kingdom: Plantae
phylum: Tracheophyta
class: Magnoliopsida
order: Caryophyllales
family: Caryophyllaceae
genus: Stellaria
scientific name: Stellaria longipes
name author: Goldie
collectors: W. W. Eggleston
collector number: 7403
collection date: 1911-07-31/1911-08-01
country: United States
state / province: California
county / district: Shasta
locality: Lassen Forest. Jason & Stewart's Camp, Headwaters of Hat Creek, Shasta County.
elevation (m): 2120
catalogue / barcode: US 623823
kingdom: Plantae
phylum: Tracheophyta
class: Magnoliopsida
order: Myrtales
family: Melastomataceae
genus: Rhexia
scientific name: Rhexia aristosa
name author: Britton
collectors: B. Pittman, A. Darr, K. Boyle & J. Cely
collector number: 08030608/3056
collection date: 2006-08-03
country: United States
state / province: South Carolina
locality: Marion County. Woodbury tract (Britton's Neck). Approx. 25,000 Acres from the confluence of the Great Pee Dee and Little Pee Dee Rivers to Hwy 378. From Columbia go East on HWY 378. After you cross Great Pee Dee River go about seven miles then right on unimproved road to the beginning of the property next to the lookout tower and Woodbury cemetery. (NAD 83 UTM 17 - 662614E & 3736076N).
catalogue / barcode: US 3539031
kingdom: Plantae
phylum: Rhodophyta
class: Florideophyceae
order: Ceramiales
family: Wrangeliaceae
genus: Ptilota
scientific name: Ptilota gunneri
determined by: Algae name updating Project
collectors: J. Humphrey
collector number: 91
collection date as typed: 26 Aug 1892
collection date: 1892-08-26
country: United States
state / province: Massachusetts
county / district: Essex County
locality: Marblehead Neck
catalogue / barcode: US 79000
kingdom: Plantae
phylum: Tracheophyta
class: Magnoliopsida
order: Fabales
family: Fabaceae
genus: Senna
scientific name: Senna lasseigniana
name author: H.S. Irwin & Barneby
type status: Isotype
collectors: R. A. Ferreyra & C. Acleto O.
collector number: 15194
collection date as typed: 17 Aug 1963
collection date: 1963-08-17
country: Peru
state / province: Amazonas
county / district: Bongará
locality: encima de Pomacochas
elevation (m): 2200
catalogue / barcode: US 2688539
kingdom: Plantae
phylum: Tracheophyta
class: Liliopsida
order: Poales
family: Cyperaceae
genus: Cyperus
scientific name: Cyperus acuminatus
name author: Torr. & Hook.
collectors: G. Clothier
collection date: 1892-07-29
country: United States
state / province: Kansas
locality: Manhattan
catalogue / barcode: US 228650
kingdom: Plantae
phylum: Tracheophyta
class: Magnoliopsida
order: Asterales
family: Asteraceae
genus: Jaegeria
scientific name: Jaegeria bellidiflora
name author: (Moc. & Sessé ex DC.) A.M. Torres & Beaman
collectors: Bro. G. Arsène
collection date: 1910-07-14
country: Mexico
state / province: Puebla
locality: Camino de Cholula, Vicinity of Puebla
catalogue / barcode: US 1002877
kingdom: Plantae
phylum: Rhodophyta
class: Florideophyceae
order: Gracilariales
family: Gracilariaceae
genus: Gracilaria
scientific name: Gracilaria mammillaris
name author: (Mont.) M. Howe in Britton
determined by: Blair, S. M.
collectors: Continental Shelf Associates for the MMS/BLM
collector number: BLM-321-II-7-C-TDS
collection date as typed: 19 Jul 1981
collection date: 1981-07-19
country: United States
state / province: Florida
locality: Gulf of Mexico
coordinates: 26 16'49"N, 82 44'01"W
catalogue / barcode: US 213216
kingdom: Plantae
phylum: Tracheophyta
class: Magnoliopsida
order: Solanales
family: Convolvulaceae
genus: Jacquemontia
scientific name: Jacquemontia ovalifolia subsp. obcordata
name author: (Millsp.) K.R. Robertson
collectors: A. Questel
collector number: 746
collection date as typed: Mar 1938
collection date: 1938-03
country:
# # # #
Render each line of the entries above as a Markdown table with two columns, Row for the line's number and Line for its text, and leave out any blank lines.

| Row | Line |
|---|---|
| 1 | kingdom: Plantae |
| 2 | phylum: Tracheophyta |
| 3 | class: Magnoliopsida |
| 4 | order: Caryophyllales |
| 5 | family: Caryophyllaceae |
| 6 | genus: Stellaria |
| 7 | scientific name: Stellaria longipes |
| 8 | name author: Goldie |
| 9 | collectors: W. W. Eggleston |
| 10 | collector number: 7403 |
| 11 | collection date: 1911-07-31/1911-08-01 |
| 12 | country: United States |
| 13 | state / province: California |
| 14 | county / district: Shasta |
| 15 | locality: Lassen Forest. Jason & Stewart's Camp, Headwaters of Hat Creek, Shasta County. |
| 16 | elevation (m): 2120 |
| 17 | catalogue / barcode: US 623823 |
| 18 | kingdom: Plantae |
| 19 | phylum: Tracheophyta |
| 20 | class: Magnoliopsida |
| 21 | order: Myrtales |
| 22 | family: Melastomataceae |
| 23 | genus: Rhexia |
| 24 | scientific name: Rhexia aristosa |
| 25 | name author: Britton |
| 26 | collectors: B. Pittman, A. Darr, K. Boyle & J. Cely |
| 27 | collector number: 08030608/3056 |
| 28 | collection date: 2006-08-03 |
| 29 | country: United States |
| 30 | state / province: South Carolina |
| 31 | locality: Marion County. Woodbury tract (Britton's Neck). Approx. 25,000 Acres from the confluence of the Great Pee Dee and Little Pee Dee Rivers to Hwy 378. From Columbia go East on HWY 378. After you cross Great Pee Dee River go about seven miles then right on unimproved road to the beginning of the property next to the lookout tower and Woodbury cemetery. (NAD 83 UTM 17 - 662614E & 3736076N). |
| 32 | catalogue / barcode: US 3539031 |
| 33 | kingdom: Plantae |
| 34 | phylum: Rhodophyta |
| 35 | class: Florideophyceae |
| 36 | order: Ceramiales |
| 37 | family: Wrangeliaceae |
| 38 | genus: Ptilota |
| 39 | scientific name: Ptilota gunneri |
| 40 | determined by: Algae name updating Project |
| 41 | collectors: J. Humphrey |
| 42 | collector number: 91 |
| 43 | collection date as typed: 26 Aug 1892 |
| 44 | collection date: 1892-08-26 |
| 45 | country: United States |
| 46 | state / province: Massachusetts |
| 47 | county / district: Essex County |
| 48 | locality: Marblehead Neck |
| 49 | catalogue / barcode: US 79000 |
| 50 | kingdom: Plantae |
| 51 | phylum: Tracheophyta |
| 52 | class: Magnoliopsida |
| 53 | order: Fabales |
| 54 | family: Fabaceae |
| 55 | genus: Senna |
| 56 | scientific name: Senna lasseigniana |
| 57 | name author: H.S. Irwin & Barneby |
| 58 | type status: Isotype |
| 59 | collectors: R. A. Ferreyra & C. Acleto O. |
| 60 | collector number: 15194 |
| 61 | collection date as typed: 17 Aug 1963 |
| 62 | collection date: 1963-08-17 |
| 63 | country: Peru |
| 64 | state / province: Amazonas |
| 65 | county / district: Bongará |
| 66 | locality: encima de Pomacochas |
| 67 | elevation (m): 2200 |
| 68 | catalogue / barcode: US 2688539 |
| 69 | kingdom: Plantae |
| 70 | phylum: Tracheophyta |
| 71 | class: Liliopsida |
| 72 | order: Poales |
| 73 | family: Cyperaceae |
| 74 | genus: Cyperus |
| 75 | scientific name: Cyperus acuminatus |
| 76 | name author: Torr. & Hook. |
| 77 | collectors: G. Clothier |
| 78 | collection date: 1892-07-29 |
| 79 | country: United States |
| 80 | state / province: Kansas |
| 81 | locality: Manhattan |
| 82 | catalogue / barcode: US 228650 |
| 83 | kingdom: Plantae |
| 84 | phylum: Tracheophyta |
| 85 | class: Magnoliopsida |
| 86 | order: Asterales |
| 87 | family: Asteraceae |
| 88 | genus: Jaegeria |
| 89 | scientific name: Jaegeria bellidiflora |
| 90 | name author: (Moc. & Sessé ex DC.) A.M. Torres & Beaman |
| 91 | collectors: Bro. G. Arsène |
| 92 | collection date: 1910-07-14 |
| 93 | country: Mexico |
| 94 | state / province: Puebla |
| 95 | locality: Camino de Cholula, Vicinity of Puebla |
| 96 | catalogue / barcode: US 1002877 |
| 97 | kingdom: Plantae |
| 98 | phylum: Rhodophyta |
| 99 | class: Florideophyceae |
| 100 | order: Gracilariales |
| 101 | family: Gracilariaceae |
| 102 | genus: Gracilaria |
| 103 | scientific name: Gracilaria mammillaris |
| 104 | name author: (Mont.) M. Howe in Britton |
| 105 | determined by: Blair, S. M. |
| 106 | collectors: Continental Shelf Associates for the MMS/BLM |
| 107 | collector number: BLM-321-II-7-C-TDS |
| 108 | collection date as typed: 19 Jul 1981 |
| 109 | collection date: 1981-07-19 |
| 110 | country: United States |
| 111 | state / province: Florida |
| 112 | locality: Gulf of Mexico |
| 113 | coordinates: 26 16'49"N, 82 44'01"W |
| 114 | catalogue / barcode: US 213216 |
| 115 | kingdom: Plantae |
| 116 | phylum: Tracheophyta |
| 117 | class: Magnoliopsida |
| 118 | order: Solanales |
| 119 | family: Convolvulaceae |
| 120 | genus: Jacquemontia |
| 121 | scientific name: Jacquemontia ovalifolia subsp. obcordata |
| 122 | name author: (Millsp.) K.R. Robertson |
| 123 | collectors: A. Questel |
| 124 | collector number: 746 |
| 125 | collection date as typed: Mar 1938 |
| 126 | collection date: 1938-03 |
| 127 | country: |